(Exercises to complete)
a. Answer these questions using the geology passage:
(i) What do the mudstones of the Passage Formation represent?
(ii) What products were the locally worked fireclays used for?
(iii) What was the sandstone extracted from Joppa Quarry used for?
b. Output the section of the geology passage from "The Seven Foot" up to and including "pipes and firebricks.".

(Selected passage)
• • • • • • •
The Seven Foot Coal marks the base of the formation although as it is now dug away only the underlying rooted beds can now be seen.
Passage Formation
This has mainly sandstones, some quite thick. Mudstones are interbedded with the sandstone becoming more dominant up section to the east. The sandstones represent river deposits, and the mudstones fossilised flood plain deposits. There are occasional marine units in the form of thin limestones with iron ribs.
There are no limestones or coal in the Passage Formation but rootlets and fireclays (fossil soils) are present. Fireclays have been worked locally, generally as an additional product during coal and sandstone quarrying, to be used for pipes and firebricks.
Upper Limestone Formation
These are the oldest rocks seen here and consist mainly of shallow water marine mudstones and siltstones. The only coal in this formation is generally present as thin seams and is unprofitable. Underlying the rocks visible here is a sandstone which was extracted from Joppa Quarry and used for local building stone.
• • • • • • •
(Supplied information)
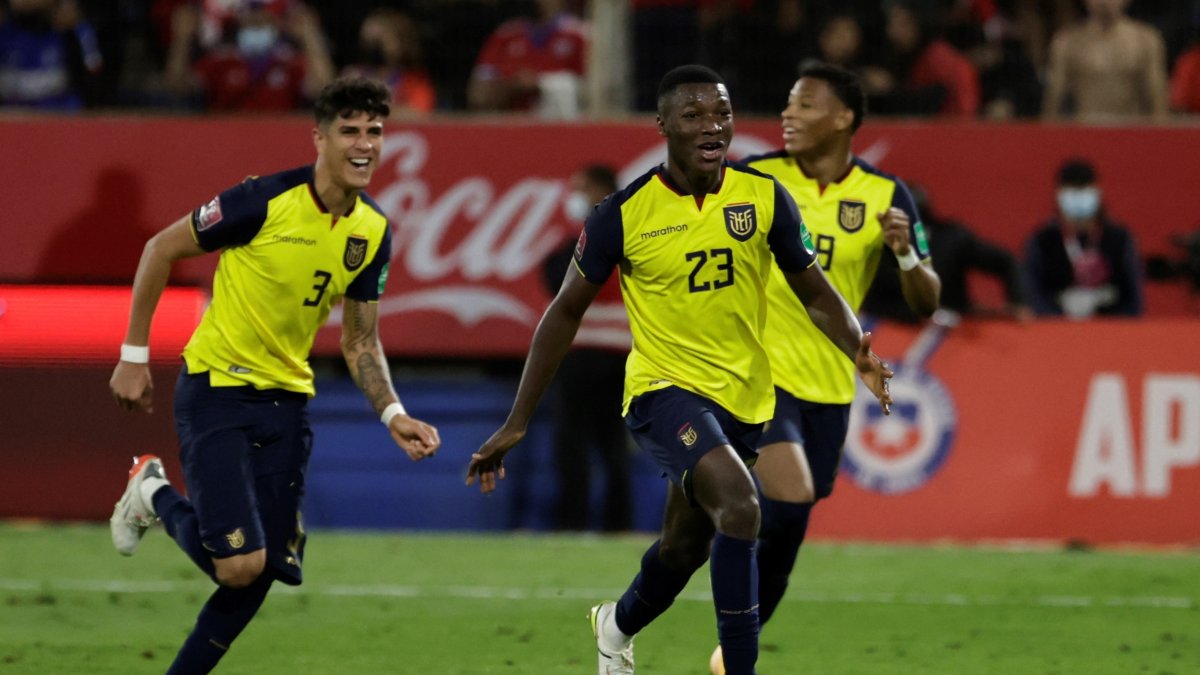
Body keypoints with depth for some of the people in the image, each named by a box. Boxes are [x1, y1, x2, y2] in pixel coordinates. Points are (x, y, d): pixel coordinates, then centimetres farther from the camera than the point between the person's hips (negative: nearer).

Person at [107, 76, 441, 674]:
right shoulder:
• • • • • • •
(Task-by-task outputs)
a.
(i) Fossilised flood plain deposits.
(ii) Pipes and firebricks.
(iii) Local building stone.

b.
The Seven Foot Coal marks the base of the formation although as it is now dug away only the underlying rooted beds can now be seen.
Passage Formation
This has mainly sandstones, some quite thick. Mudstones are interbedded with the sandstone becoming more dominant up section to the east. The sandstones represent river deposits, and the mudstones fossilised flood plain deposits. There are occasional marine units in the form of thin limestones with iron ribs.
There are no limestones or coal in the Passage Formation but rootlets and fireclays (fossil soils) are present. Fireclays have been worked locally, generally as an additional product during coal and sandstone quarrying, to be used for pipes and firebricks.